According to IRS guidelines, rental housing typically allows 15-30% of the property to be subject to accelerated depreciation.
This method maximizes initial depreciation expense and improves cash flow by analyzing each component of the building separately and applying the appropriate depreciation period to each, rather than depreciating the entire building at once.
Specific example:
A commercial building valued at $5 million (¥750 million) is purchased,
**Normal depreciation**
– Straight line depreciation of the entire building over 39 years
– Annual depreciation: approximately $128,205 (¥19.23 million)
**After applying cost segregation**
– Building itself (39 years): 60%
– Interior equipment (15 years): 25%
– Electrical equipment (7 years): 10%
– Furniture and fixtures (5 years): 5
This increases depreciation by approximately 30-40% over the first 5 years of purchase.
Internal Revenue Service (IRS) guidelines (“Publication 946: How to Depreciate Property”) allow the following items to qualify for short-term depreciationThe following items are eligible for short-term depreciation
– Removable partitions
– Carpets
– Special lighting fixtures
– Some electrical wiring
– Air conditioning equipment
– Plumbing equipment
3. cautions and utilization strategies specific to Japanese investors

Japanese investors should pay particular attention to the following points based on IRS International Tax Guidelines.

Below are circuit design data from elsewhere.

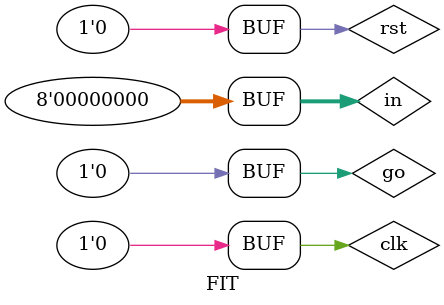
<source format=v>
`timescale 1ns / 1ps


module FIT;

	// Inputs
	reg [7:0] in;
	reg go;
	reg rst;
	reg clk;

	// Outputs
	wire [15:0] y;

	// Instantiate the Unit Under Test (UUT)
	FIR uut (
		.in(in), 
		.go(go), 
		.rst(rst), 
		.clk(clk), 
		.y(y)
	);

	initial begin
		// Initialize Inputs
		in = 0;
		go = 0;
		rst = 0;
		clk = 0;

		// Wait 100 ns for global reset to finish
		#100;
        
		// Add stimulus here

	end
      
endmodule


</source>
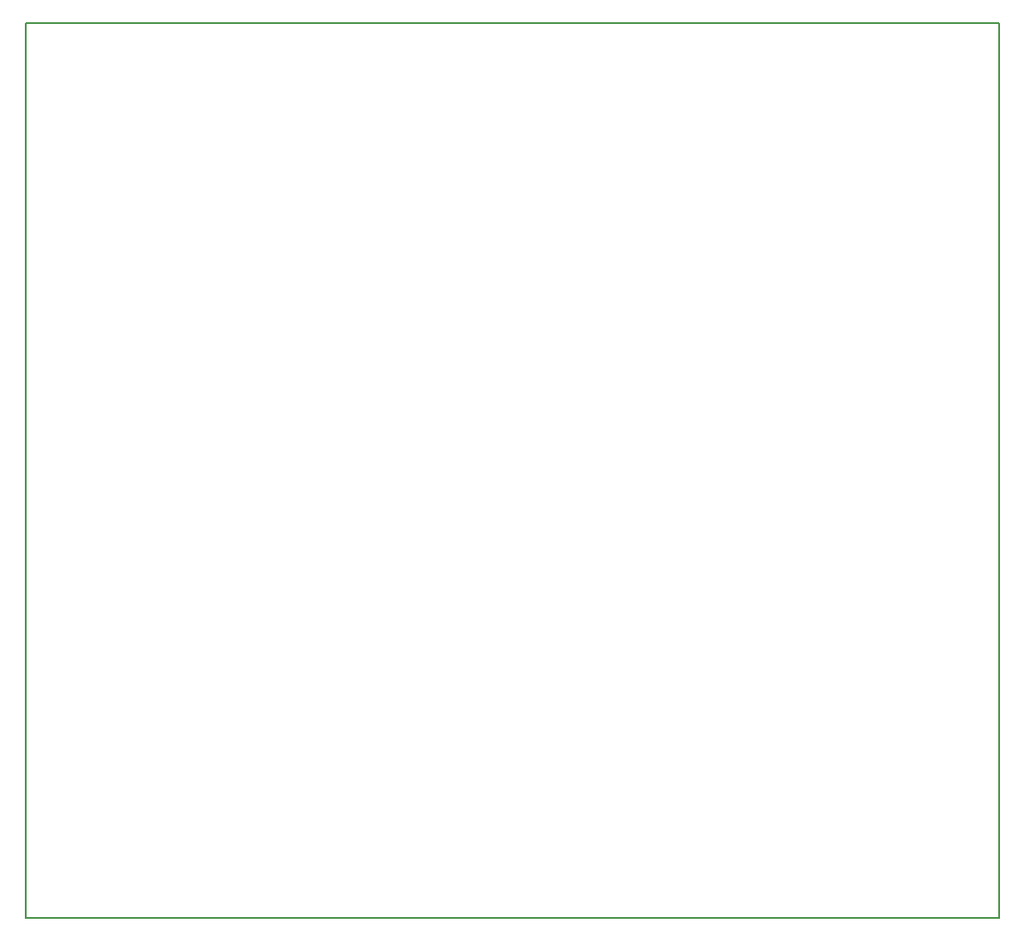
<source format=gbo>
G04 MADE WITH FRITZING*
G04 WWW.FRITZING.ORG*
G04 DOUBLE SIDED*
G04 HOLES PLATED*
G04 CONTOUR ON CENTER OF CONTOUR VECTOR*
%ASAXBY*%
%FSLAX23Y23*%
%MOIN*%
%OFA0B0*%
%SFA1.0B1.0*%
%ADD10R,3.661420X3.366140X3.645420X3.350140*%
%ADD11C,0.008000*%
%LNSILK0*%
G90*
G70*
G54D11*
X4Y3362D02*
X3657Y3362D01*
X3657Y4D01*
X4Y4D01*
X4Y3362D01*
D02*
G04 End of Silk0*
M02*
</source>
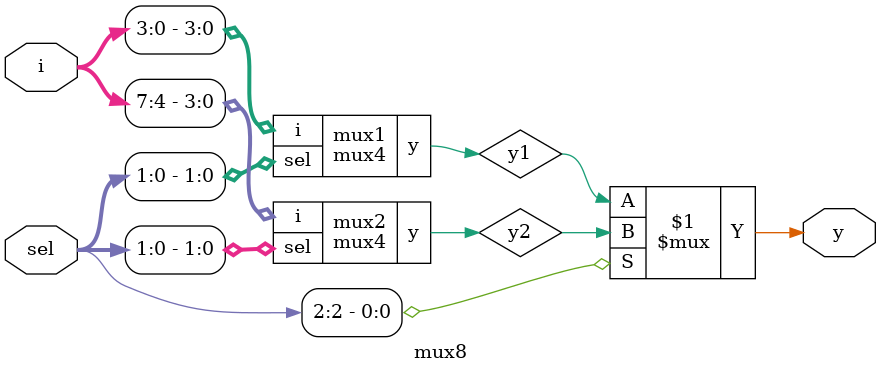
<source format=v>
module mux4(
  input [3:0]i,
  input [1:0]sel,
  output reg y
);
  
  always @ (*) begin
    
    case(sel)
      
      2'b00 : y = i[0];
      2'b01 : y = i[1];
      2'b10 : y = i[2];
      2'b11 : y = i[3];
      
    endcase
    
  end
  
endmodule

module mux8(
  input [7:0]i,
  input [2:0]sel,
  output y
);
  
  wire y1,y2;
  
  mux4 mux1(.i(i[3:0]),.sel(sel[1:0]),.y(y1)  );
  mux4 mux2(.i(i[7:4]),.sel(sel[1:0]),.y(y2)  );
  
  assign y =  sel[2] ? y2 : y1 ;
  
endmodule

</source>
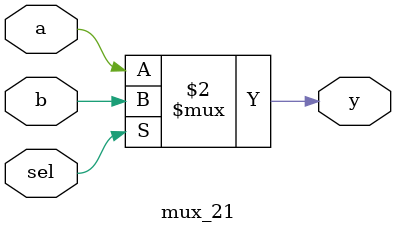
<source format=v>
`timescale 1ns / 1ps

module mux_21(
    input a,b,
    input sel,
    output y
    );
    assign y=(sel==1'b0)?a:b;
endmodule

</source>
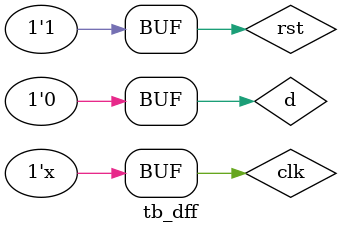
<source format=v>
`timescale 1ns / 1ps

module tb_dff(


    );
    reg d,clk,rst;
    wire q,qbar;
    
    dff_top uut(.d(d),.clk(clk),.rst(rst),.q(q),.qbar(qbar));
    always #5 clk=~clk;
    initial begin 
    d=0;clk=0;rst=0;
    #2 rst=1;
    #4 d=1;
    #20 d=0;
    end
    
    
    
endmodule

</source>
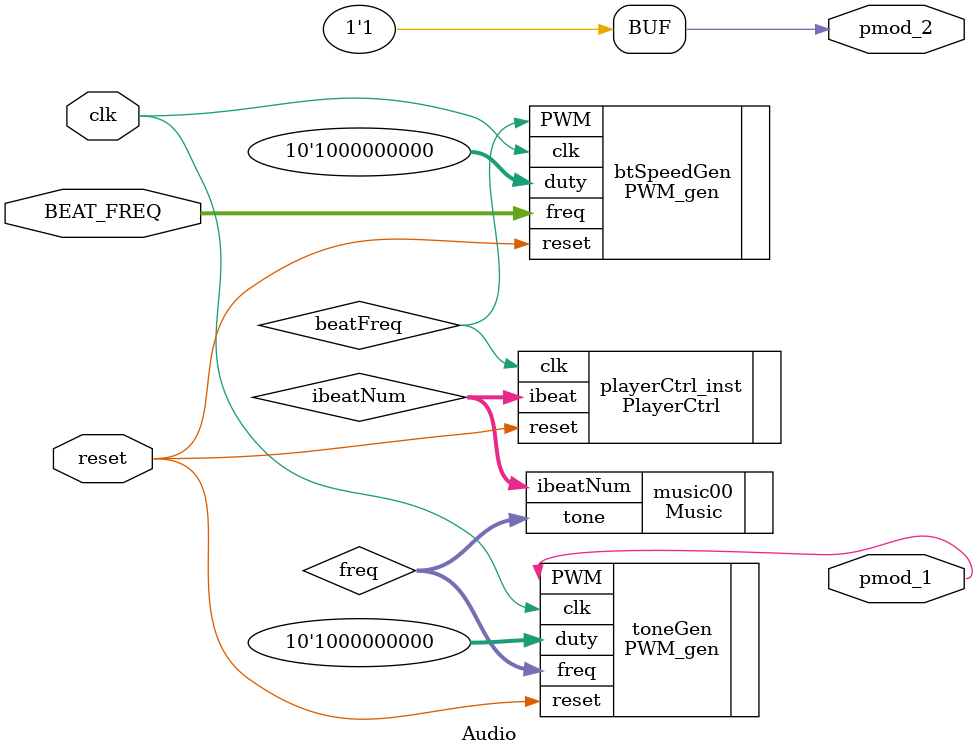
<source format=v>
module Audio (
	input clk,
	input reset,
    input [27:0] BEAT_FREQ,
	output pmod_1,
	output pmod_2
	);

	parameter DUTY_BEST = 10'd512;

	wire [27:0] freq;
	wire [7:0] ibeatNum;
	wire beatFreq;

	assign pmod_2 = 1'd1;	// no gain(6dB)

	PWM_gen btSpeedGen ( 
        .clk(clk), 
		.reset(reset),
		.freq(BEAT_FREQ),
	    .duty(DUTY_BEST), 
		.PWM(beatFreq)
	);
		
	PlayerCtrl playerCtrl_inst ( 
        .clk(beatFreq),
		.reset(reset),
		.ibeat(ibeatNum)
	);	
		
	Music music00 ( 
        .ibeatNum(ibeatNum),
		.tone(freq)
	);
    
	PWM_gen toneGen ( 
        .clk(clk), 
		.reset(reset), 
		.freq(freq),
		.duty(DUTY_BEST), 
		.PWM(pmod_1)
	);
endmodule
</source>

1. applicability based on resident status
– non-residents may utilize: depreciation, Section 1031
– residents only may utilize: mortgage interest deduction inFull amount
2. impact of US-Japan tax treaty
– avoidance of double taxation
– reduced withholding tax rate
– informationObligation to file a tax return
4. institutional changes and outlook after 2024
According to the Congressional tax reform bill, the following important changes are expected after 2025 and should be noted
– Revision of the SALT deduction cap
– Gradual reduction of depreciation bonuses
– Stricter Section 1031 application requirements – Stricter cost-segregation filing requirements
Conclusion.
The U.S. real estate tax savings program can greatly improve investment efficiency when properly utilized.JP Morgan’s 2024 Market Forecast notes that these programs will continue to grow in importance.
Of particular note is the creation of a comprehensive tax savings strategy that combines multiple programs.For example, combining property replacement through Section 1031 and optimizing amortization through cost segregation can result in more effective tax savings.